§ QUOTED PASSAGE:
•••

All hail your endurance.

All I’ve learnt reading them is wondering at the socio-economic conditions that led to that cosmic-sized synchronized flatulence that sent them all on this scintillating orbit around their navels.

Or at what we are are going to do with all the morlocks, once we are all, us normals, shiny promethean entwepweneurs.

Or at the birth of a new science : applied teratology, the study of monsters.

… Left me laughing meanly at the Rand-bots too, but that goes without saying.

4

Ginger Yellow 08.10.07 at 8:06 pm

I’ve never really understood why hardcore libertarians of the “markets are always best” variety don’t go the whole hog and endorse anarchism. Genuine question: why, given that prior, should government be necessary to protect property rights through courts or monopoly of violence? Why not WTO style organisations and mercenaries?

5

engels 08.10.07 at 8:11 pm

I may have said this before: there are as many different kinds of libertarians in the world as there are different kinds of lunatics. Taking the views of just one of them to be representative of the rest is as unfair as taking one inmate to be speaking for the whole asylum.

6

David 08.10.07 at 8:19 pm

4: Well, the best, pithiest definition of libertarainism I’ve ever heard is: anarchy for rich people.

7

Thomas 08.10.07 at 8:26 pm

Rodrik isn’t just arguing for libertarians to reconsider their priors. He’s arguing for “moderates” to do so: “My rhetoric was meant to entrap middle-of-the road economists, who see nothing wrong with governments playing a significant role in these other areas, but have an instinctive aversion to industrial policy.”

Alex, I think, would agree that it’s an effective trap for the targeted audience.

8

engels 08.10.07 at 8:27 pm

anarchy for rich people

For some reason they always reminded me of this guy.

•••

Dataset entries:
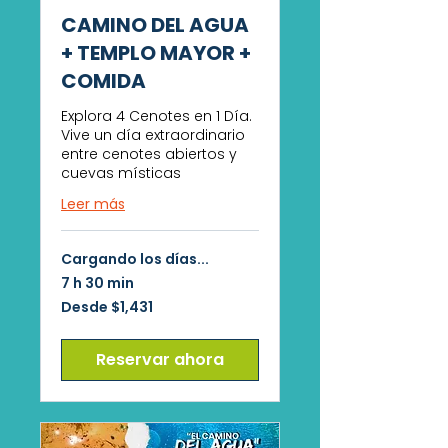
CAMINO DEL AGUA
+ TEMPLO MAYOR +
COMIDA
Explora 4 Cenotes en 1 Día.
Vive un día extraordinario
entre cenotes abiertos y
cuevas místicas
Leer más
Cargando los días...
7 h 30 min
Desde
Desde $1,431
1,431
pesos
mexicanos
Reservar ahora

•••

§ REQUIRED WORK:
Please reproduce the part of the comment thread between "All I’ve learnt" and "organisations and mercenaries?", inclusive.

§ TASK RESULT:
All I’ve learnt reading them is wondering at the socio-economic conditions that led to that cosmic-sized synchronized flatulence that sent them all on this scintillating orbit around their navels.

Or at what we are are going to do with all the morlocks, once we are all, us normals, shiny promethean entwepweneurs.

Or at the birth of a new science : applied teratology, the study of monsters.

… Left me laughing meanly at the Rand-bots too, but that goes without saying.

4

Ginger Yellow 08.10.07 at 8:06 pm

I’ve never really understood why hardcore libertarians of the “markets are always best” variety don’t go the whole hog and endorse anarchism. Genuine question: why, given that prior, should government be necessary to protect property rights through courts or monopoly of violence? Why not WTO style organisations and mercenaries?